A déspota - Capítulo 10
Beatrice estava
adorando aquele dia. Conseguira convencer Catrina a levá-la para banhar no
rio. Na verdade, era a primeira vez que se aventurava num lugar daqueles. Mas
realmente, era tudo lindo. Para chegar ali tiveram que atravessar parte da
mata, havia uma trilha que dava no paraı́so.
Olhou Catrina
sentada na areia, ela não aceitara entrar junto com ela.
Naqueles dias de
interminável solidão, era aquela linda loira que lhe fazia companhia. Conversavam
muito, ficara sabendo inúmeras coisas sobre ela, principalmente o fato de ser
declarada lésbica. O bom de tudo é que nascera uma amizade ente as jovens e
nenhum incidente de cunho sensual ocorrera mais, porém como poderia ocorrer?
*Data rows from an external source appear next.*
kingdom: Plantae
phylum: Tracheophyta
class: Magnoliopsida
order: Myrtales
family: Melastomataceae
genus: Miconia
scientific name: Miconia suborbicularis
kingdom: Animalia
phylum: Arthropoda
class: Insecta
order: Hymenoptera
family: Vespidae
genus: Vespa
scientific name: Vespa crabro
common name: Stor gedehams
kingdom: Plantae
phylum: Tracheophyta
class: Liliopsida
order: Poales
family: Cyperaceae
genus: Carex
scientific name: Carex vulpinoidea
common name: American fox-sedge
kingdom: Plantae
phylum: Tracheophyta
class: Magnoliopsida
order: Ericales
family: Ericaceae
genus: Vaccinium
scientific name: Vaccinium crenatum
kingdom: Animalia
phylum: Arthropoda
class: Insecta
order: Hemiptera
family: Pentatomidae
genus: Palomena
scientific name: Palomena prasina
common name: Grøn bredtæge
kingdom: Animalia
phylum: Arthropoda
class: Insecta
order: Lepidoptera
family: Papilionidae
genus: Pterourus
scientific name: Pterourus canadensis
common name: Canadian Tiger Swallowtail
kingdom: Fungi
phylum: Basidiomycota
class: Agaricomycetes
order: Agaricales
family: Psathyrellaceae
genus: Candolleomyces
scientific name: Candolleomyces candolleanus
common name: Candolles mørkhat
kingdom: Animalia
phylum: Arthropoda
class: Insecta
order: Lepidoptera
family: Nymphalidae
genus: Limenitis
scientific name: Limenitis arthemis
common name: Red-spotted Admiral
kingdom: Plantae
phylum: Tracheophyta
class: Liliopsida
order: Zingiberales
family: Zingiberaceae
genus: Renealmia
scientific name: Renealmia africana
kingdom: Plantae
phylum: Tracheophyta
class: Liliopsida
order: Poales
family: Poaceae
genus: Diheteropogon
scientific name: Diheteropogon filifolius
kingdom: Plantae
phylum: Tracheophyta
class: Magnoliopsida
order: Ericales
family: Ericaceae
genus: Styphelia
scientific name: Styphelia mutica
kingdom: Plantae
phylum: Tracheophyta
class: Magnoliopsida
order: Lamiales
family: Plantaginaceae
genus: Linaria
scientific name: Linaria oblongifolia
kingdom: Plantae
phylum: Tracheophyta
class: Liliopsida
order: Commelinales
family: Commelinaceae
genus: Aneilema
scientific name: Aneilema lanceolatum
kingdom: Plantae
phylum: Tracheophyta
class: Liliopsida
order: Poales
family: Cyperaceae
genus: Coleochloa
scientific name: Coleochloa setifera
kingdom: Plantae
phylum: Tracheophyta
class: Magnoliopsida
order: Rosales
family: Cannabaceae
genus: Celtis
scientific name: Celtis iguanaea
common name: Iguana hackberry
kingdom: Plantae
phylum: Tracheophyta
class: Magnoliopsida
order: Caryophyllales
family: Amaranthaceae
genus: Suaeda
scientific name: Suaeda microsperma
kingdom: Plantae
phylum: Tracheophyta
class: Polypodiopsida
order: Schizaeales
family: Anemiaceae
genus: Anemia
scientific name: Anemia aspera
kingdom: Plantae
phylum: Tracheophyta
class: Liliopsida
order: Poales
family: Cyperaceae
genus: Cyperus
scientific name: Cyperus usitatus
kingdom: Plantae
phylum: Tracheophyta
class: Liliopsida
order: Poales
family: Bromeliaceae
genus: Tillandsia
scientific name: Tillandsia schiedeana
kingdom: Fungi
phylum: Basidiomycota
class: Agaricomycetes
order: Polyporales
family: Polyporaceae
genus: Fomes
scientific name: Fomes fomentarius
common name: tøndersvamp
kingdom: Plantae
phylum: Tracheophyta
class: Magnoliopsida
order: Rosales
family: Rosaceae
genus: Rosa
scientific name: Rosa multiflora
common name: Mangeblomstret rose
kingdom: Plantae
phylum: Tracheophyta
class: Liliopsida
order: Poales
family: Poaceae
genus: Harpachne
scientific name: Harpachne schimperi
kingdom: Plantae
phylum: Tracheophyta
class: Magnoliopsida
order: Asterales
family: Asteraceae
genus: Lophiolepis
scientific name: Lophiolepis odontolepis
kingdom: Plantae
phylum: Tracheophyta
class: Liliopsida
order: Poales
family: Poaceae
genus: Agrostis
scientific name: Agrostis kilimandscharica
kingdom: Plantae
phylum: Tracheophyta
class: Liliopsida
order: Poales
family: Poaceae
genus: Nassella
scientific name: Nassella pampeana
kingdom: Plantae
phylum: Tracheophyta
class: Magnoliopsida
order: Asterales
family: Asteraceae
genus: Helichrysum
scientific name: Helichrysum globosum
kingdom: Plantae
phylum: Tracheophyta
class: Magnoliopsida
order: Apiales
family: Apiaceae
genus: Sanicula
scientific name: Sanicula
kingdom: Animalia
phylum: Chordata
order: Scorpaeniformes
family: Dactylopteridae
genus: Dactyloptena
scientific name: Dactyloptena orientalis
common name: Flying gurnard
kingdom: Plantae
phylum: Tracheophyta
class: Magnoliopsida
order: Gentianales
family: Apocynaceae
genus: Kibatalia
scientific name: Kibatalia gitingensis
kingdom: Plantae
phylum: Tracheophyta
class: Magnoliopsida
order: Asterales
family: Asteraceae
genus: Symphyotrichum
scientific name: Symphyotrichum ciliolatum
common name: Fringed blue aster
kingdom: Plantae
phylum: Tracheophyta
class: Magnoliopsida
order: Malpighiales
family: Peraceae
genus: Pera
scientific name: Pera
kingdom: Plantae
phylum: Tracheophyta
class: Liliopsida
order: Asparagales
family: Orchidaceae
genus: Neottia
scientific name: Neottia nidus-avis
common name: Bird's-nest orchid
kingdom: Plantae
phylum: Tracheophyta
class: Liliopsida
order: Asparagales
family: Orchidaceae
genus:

Mesmo a moça sendo cheia de predicados, só havia uma mulher que a fizera
sentir aquela sensação incontrolável de puro desejo.
Mergulhou para
buscar afastar aqueles pensamentos tempestuosos. Emergiu sem fôlego.
Sorriu!
Acenou para a
amiga e foi quando viu o poderoso Hades aparecer todo pomposo, parecia
orgulhoso de trazer sobre si aquela fêmea que exibia ares de dona do mundo.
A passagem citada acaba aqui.